Em vídeo, o rapaz mostra o desenrolar da obra, que avança conforme o ritmo ditado por sua experiência adquirida como servente de pedreiro, e agradece a quem contribuiu para que ele pudesse dar uma moradia mais digna à sua mãe, dona Rita, com quem divide o mesmo teto desde que veio ao mundo, em 1987. Grande parte do montante arrecadado veio dos leitores que o jovem tem angariado em todo o País, desde o lançamento de seu primeiro romance, “Os Supridores”, pela editora Todavia.

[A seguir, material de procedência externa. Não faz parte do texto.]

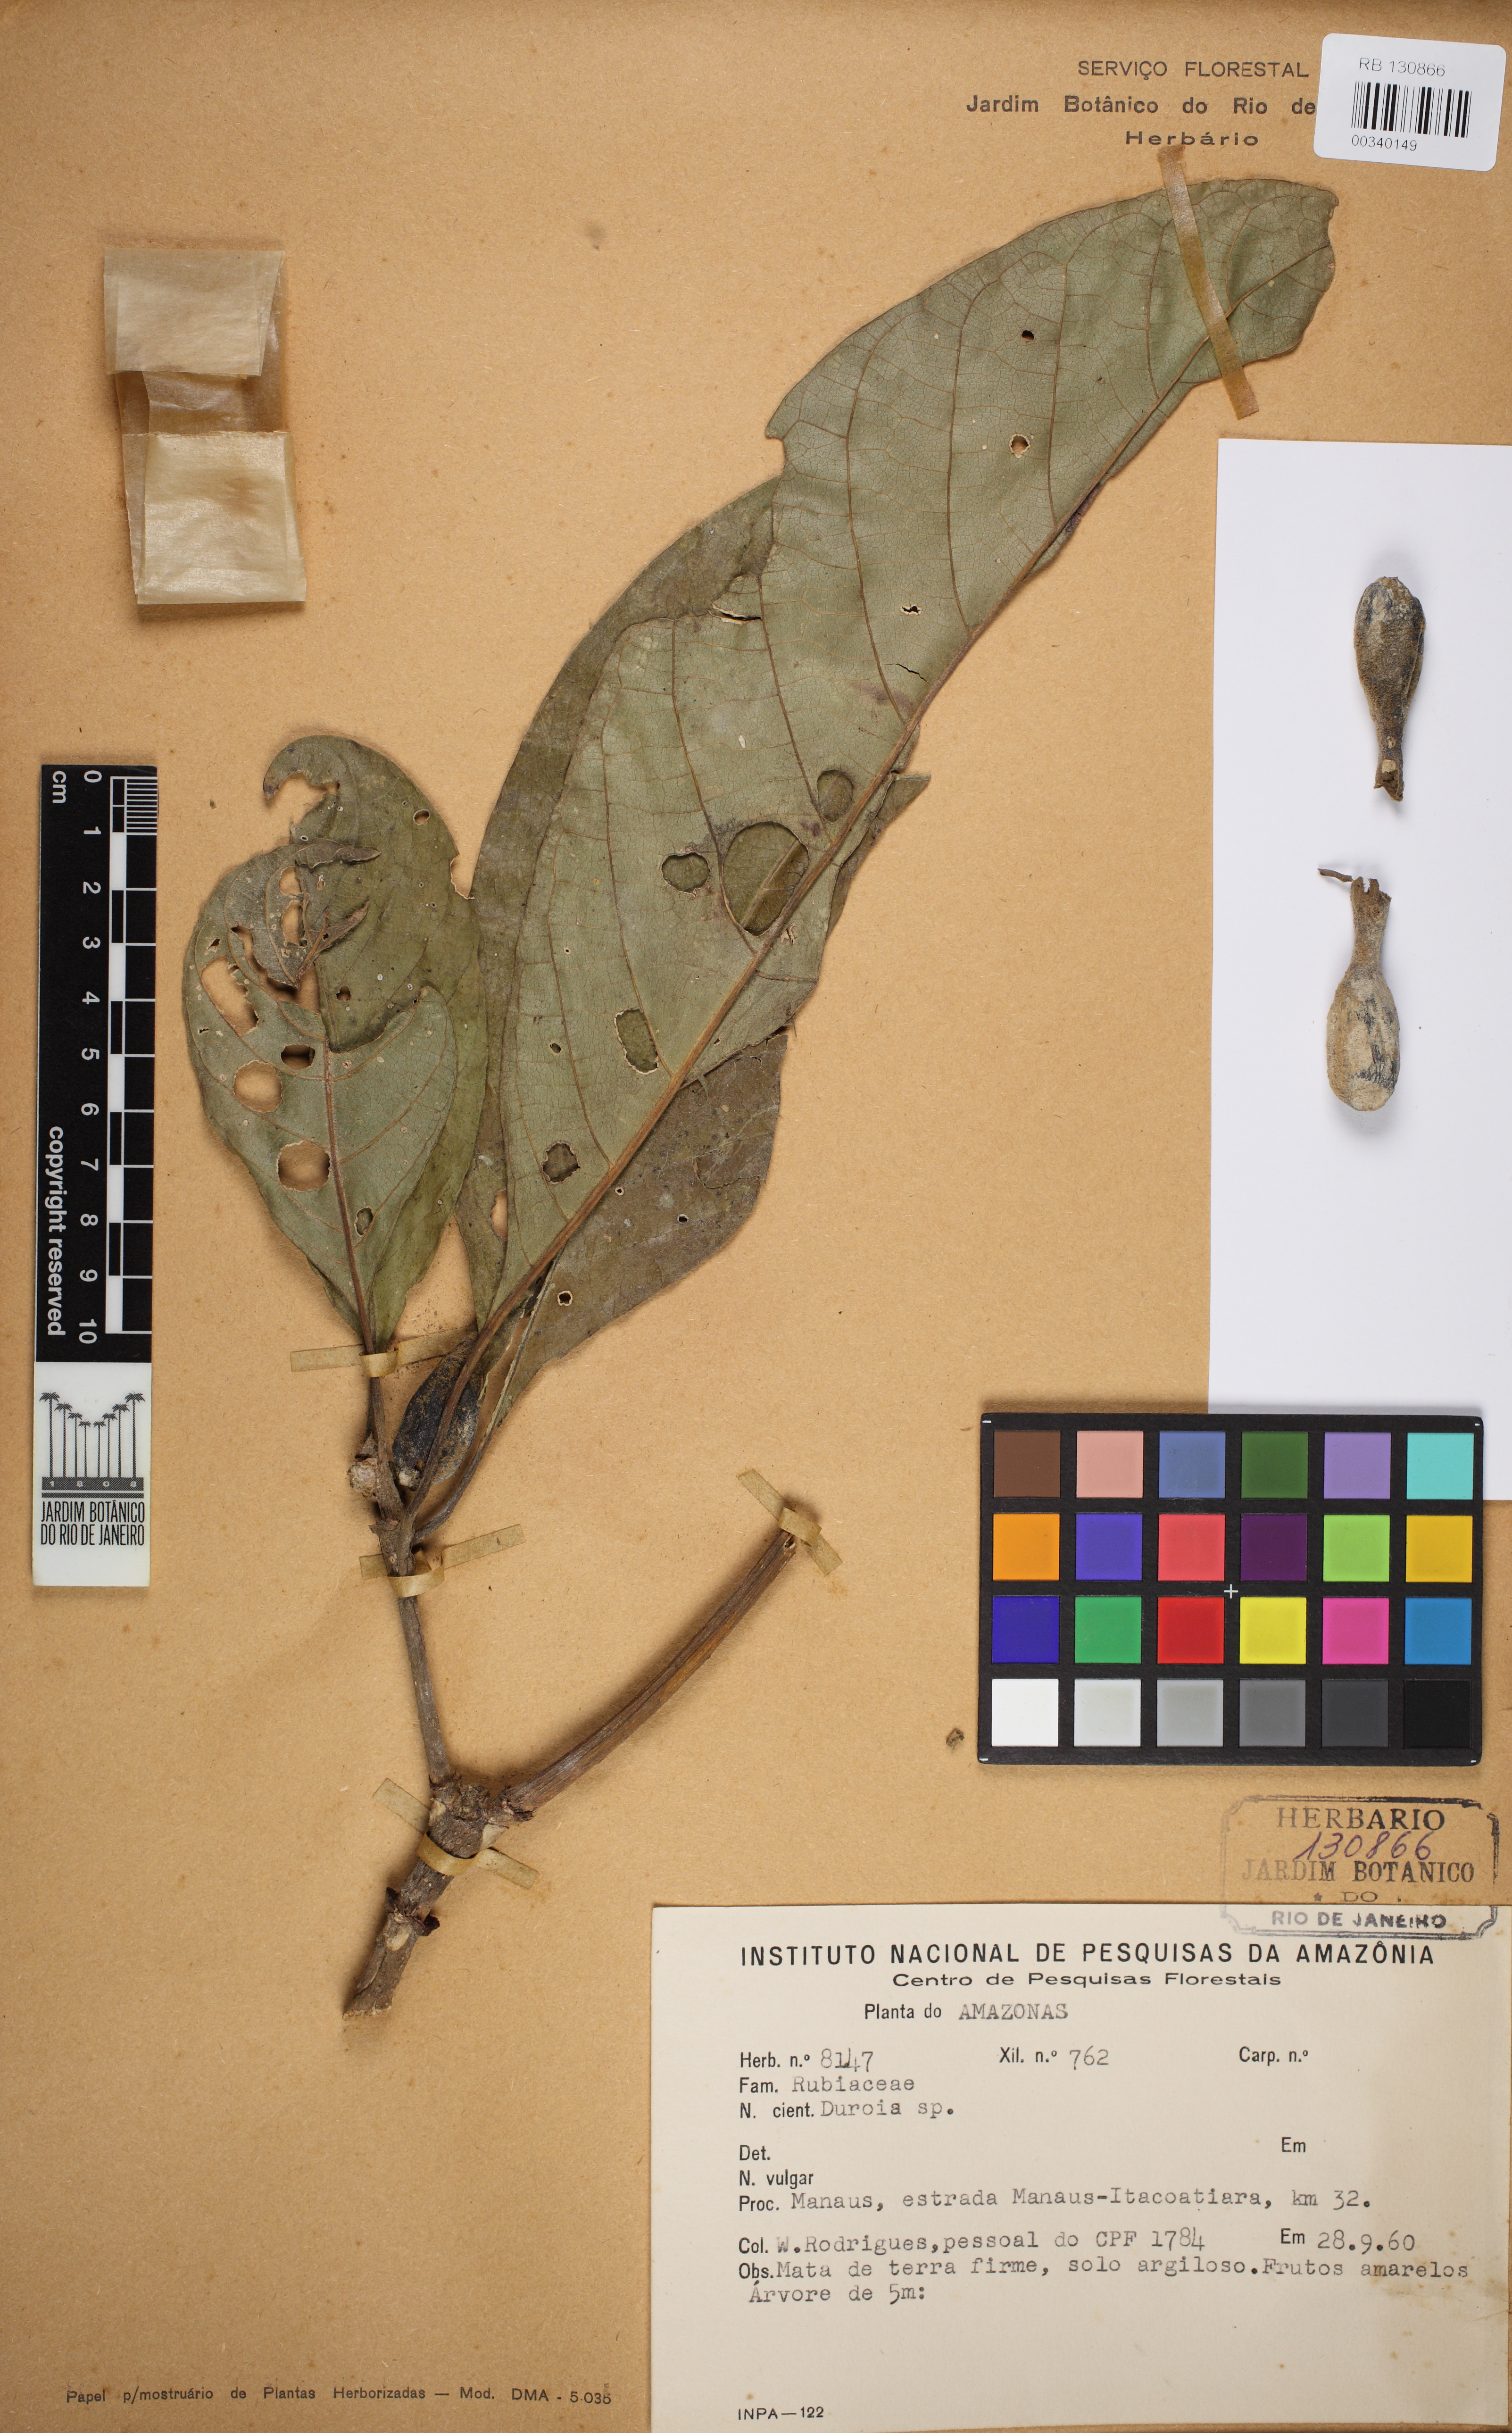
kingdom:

Aos 34 anos, José Falero — pseudônimo de José Carlos da Silva Junior —, é um dos escritores mais comentados da atualidade no Brasil e não vê contradição entre a repentina “fama” obtida pelas críticas elogiosas ao livro e sua realidade social. “O mercado editorial está se abrindo, aos poucos, para as vozes periféricas, porque há uma demanda reprimida por nossa arte. Nós sempre tivemos o que dizer. Eu não sou uma exceção”, diz.
Com mais de 5 mil cópias vendidas até o momento, traduções para idiomas estrangeiros e os direitos para o audiovisual comprados pela produtora RT Features, “Os Supridores” tem recebido elogios rasgados de autores como Bernardo Carvalho, para quem o romance de estreia de Falero seria “único, cômico, sensacional e eletrizante”. Em resenha publicada na contracapa do livro, diz sobre o estilo do autor: “À vontade entre a norma culta e a gíria das vilas na periferia de Porto Alegre, como quem transita com destreza e naturalidade entre um clássico picaresco e os filmes de Tarantino.”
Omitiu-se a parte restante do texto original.